Feature #20505: Consider if the blacklisting script from FIFE can be added as GlideinWMS frontend feature
Troubleshoot FIFE blacklist and period attribute
FIFE folks have a periodic script1 which evaluates (often as the period is set) if the node is in a blacklist which is housed in the central web server that Fermilab runs.
They have this script set with period=3600 (seconds)  which supposes to be executed every hour.
Scripts are all executed once before starting the HTCondor glidein. Periodic scripts are invoked also later, repeatedly according to the period specified (in seconds):
It seems the script is being executed only once (at the beginning) so we were asked to take a look to see if we can figure out what's happening.
<file absfname="/etc/gwms-frontend/scripts/blacklist.sh" after_entry="True" after_group="False" const="True" executable="True" period="3600" untar="False" wrapper="False"> <untar_options cond_attr="TRUE"/> </file>
#3 Updated by Lorena Lobato Pardavila over 1 year ago
- Target version set to v3_5
- Assignee set to Lorena Lobato Pardavila
It seems the script was creating an infinite loop here, namely when executing curl command and "sleep 60":
# Max 5 retries n=0 until [ $n -ge 5 ] do #Replace the next line with the real webserver/blacklist file curl -s --insecure $blacklist_url > $TMPFILE && break n=$[$n+1] sleep 60 done
After doing several tests, I believe to make it work, curl command should be established with a maximum time(it worked for me with --max-time=60 and sleep 60)of allowance of operation to take, for preventing your batch jobs from hanging for hours due to slow networks or links going down.
On the other hand, we also believe it may be affected by some interaction between the script and HTCondor.
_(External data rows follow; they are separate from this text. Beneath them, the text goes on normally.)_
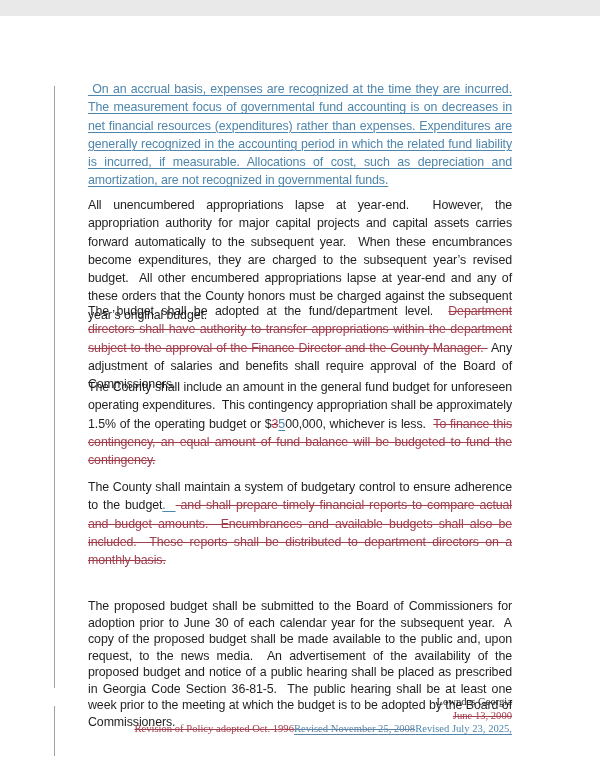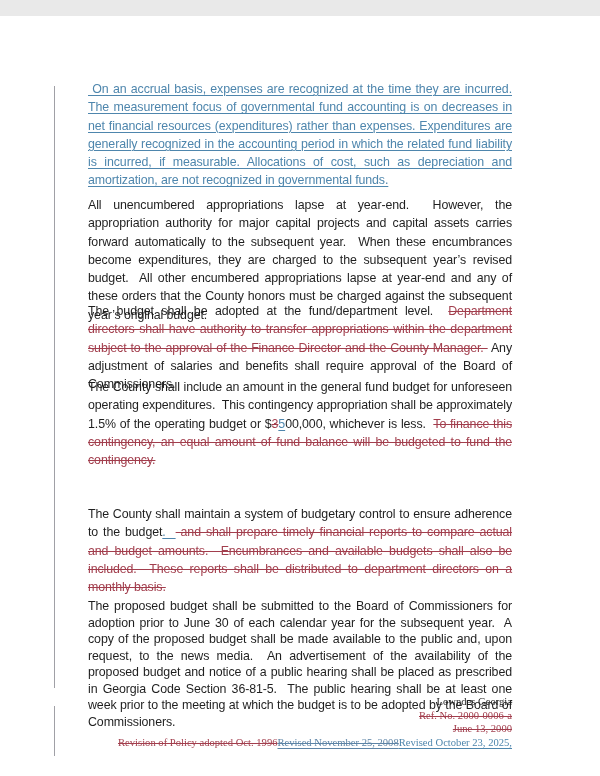--- a/index.html
+++ b/index.html
@@ -35,7 +35,7 @@
   .p2 { top: 180px; }
   .p3 { top: 286px; }
   .p4 { top: 362px; }
-  .p5 { top: 489px; }
+  .p5 { top: 462px; }
   .p6 { top: 582px; line-height: 16.5px; }
   .seg-normal { color: var(--text, #1f1f1f); }
   .seg-insertion {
We'll talk to HTCondor team during the next meeting, to get further information about.
#4 Updated by Lorena Lobato Pardavila about 1 year ago
- Status changed from Work in progress to Resolved
Confirmed with HTCondor team that there is no hidden interaction between HTCondor and curl command that could affect in this case. They agreed that adding –max-time as suggested in our tests, could help to avoid the hanging of the curl command.
I resolve the ticket as no changes are needed on our side.